Experimental demonstration was also conducted to examine the feasibility of proposed design of resist patterning within the actual IMS process. For the experiment, two types of resist patterning, Type-A and Type-B were prepared as in Fig. 12. The dimensions of those resist were designed to be corresponding to the simulation model that it has lower resist diameter of 10.5 μm, upper resist diameter of 15.9 μm and the pitch of 20 μm for both Type-A and B. IMS process was operated on those two types using Sn-3.0Ag-0.5Cu (SAC305) solder.

Fig. 13 shows SEM images of micro-bumps formed with two types of resist pattering respectively. It was observed that each bump was successfully fabricated without any failure in both resist patterns. Regarding the concerns of solder bridging between adjacent bumps and non-uniform solder distribution in the case of the connected resist opening, the optimized area of resist opening as well as the pitch suppressed those defects.

Moreover, filling rate of molten solder at relatively low injection pressure during IMS process was improved by utilizing new design of presented resist structure compare to the conventional structure. Even the Type-B structure showed better filling rate of solder than Type-A due to its wide-open surface area as expected. Type-B resulted in 100 % of filling rate without any failure whereas Type-A showed 95.2% of that, though the difference is almost negligible.

Those significant improvements proved the validity of the concept of the novel IMS process presented in this paper. In addition, the reduction of the solder injection pressure will lead to further scaling down into a few micrometer scale bumping.

Novel design of double-layer resist patterning with expanded opening to reduce the injection pressure in IMS process is proposed in this study. Its effectiveness is examined both in CFD simulation and experimental measurement perspectives. Two different types of resist structure are evaluated that one has isolated resist opening whereas the other has connected opening to reduce more injection pressure.
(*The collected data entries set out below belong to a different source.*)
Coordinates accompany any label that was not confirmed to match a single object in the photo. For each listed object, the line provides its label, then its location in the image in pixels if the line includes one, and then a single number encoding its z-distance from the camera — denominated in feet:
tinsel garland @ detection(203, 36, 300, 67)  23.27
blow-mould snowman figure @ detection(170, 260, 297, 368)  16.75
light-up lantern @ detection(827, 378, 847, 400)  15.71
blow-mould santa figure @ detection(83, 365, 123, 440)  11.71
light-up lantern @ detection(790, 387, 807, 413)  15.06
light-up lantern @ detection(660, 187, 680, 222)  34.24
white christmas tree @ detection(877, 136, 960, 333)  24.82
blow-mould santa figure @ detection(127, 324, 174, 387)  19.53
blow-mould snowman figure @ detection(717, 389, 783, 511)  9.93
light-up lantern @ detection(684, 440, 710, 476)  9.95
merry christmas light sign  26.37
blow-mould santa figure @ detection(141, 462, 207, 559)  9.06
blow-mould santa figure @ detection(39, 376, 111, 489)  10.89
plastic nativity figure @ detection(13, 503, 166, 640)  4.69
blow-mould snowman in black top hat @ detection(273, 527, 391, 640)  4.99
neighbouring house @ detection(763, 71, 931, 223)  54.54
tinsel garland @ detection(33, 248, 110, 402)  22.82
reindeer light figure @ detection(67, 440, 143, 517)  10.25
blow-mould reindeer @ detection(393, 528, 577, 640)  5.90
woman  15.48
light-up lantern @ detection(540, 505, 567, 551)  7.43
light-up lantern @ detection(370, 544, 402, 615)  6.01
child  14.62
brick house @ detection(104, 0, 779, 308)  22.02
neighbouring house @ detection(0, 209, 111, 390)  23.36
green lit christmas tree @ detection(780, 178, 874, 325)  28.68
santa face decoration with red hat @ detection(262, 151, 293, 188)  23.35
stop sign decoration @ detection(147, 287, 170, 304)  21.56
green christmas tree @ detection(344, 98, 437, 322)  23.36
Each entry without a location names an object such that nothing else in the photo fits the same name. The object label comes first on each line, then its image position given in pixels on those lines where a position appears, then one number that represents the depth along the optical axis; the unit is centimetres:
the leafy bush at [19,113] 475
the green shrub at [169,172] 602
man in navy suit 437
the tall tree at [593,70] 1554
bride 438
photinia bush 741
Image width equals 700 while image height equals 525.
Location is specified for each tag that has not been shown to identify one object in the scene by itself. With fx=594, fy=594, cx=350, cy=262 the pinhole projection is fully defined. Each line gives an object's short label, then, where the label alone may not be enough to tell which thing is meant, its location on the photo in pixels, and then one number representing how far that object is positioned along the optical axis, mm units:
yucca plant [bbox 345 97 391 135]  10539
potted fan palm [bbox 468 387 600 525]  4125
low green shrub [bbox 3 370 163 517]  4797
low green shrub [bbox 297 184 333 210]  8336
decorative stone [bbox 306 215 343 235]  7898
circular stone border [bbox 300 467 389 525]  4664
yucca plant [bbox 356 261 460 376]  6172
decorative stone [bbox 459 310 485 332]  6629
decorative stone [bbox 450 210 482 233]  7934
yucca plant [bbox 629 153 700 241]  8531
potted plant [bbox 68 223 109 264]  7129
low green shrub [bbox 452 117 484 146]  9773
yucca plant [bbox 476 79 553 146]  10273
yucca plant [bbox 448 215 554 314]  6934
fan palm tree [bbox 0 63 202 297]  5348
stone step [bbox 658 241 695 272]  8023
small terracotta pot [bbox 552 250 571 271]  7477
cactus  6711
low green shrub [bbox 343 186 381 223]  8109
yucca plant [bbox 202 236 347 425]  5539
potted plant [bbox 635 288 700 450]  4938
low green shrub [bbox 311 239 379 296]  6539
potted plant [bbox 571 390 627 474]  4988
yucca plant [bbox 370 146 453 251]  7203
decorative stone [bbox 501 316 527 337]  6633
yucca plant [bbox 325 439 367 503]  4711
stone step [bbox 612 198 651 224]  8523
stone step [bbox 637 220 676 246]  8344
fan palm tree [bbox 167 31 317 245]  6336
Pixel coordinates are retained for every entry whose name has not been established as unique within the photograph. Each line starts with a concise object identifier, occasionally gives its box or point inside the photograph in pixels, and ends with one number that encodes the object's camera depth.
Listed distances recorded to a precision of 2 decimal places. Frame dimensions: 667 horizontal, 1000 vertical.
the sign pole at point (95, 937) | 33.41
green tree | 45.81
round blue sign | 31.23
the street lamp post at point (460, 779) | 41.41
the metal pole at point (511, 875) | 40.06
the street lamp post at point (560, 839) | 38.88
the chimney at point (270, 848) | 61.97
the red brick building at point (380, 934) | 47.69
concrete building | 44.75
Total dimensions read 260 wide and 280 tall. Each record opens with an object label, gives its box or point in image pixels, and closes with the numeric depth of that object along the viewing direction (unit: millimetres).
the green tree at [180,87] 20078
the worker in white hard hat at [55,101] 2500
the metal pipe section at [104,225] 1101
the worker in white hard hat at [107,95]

It is revealed that both of the structure enables to form micro-bumps with good uniformity with lower injection pressure than conventional IMS process. Even the connected model was thought to be associated with the risk of bridging, it is demonstrated that molten solder tears apart between the adjacent positions and form isolated bumps. However, high quality of resist material with sufficient hydrophobic property must be promised, otherwise the bridging phenomena may occur.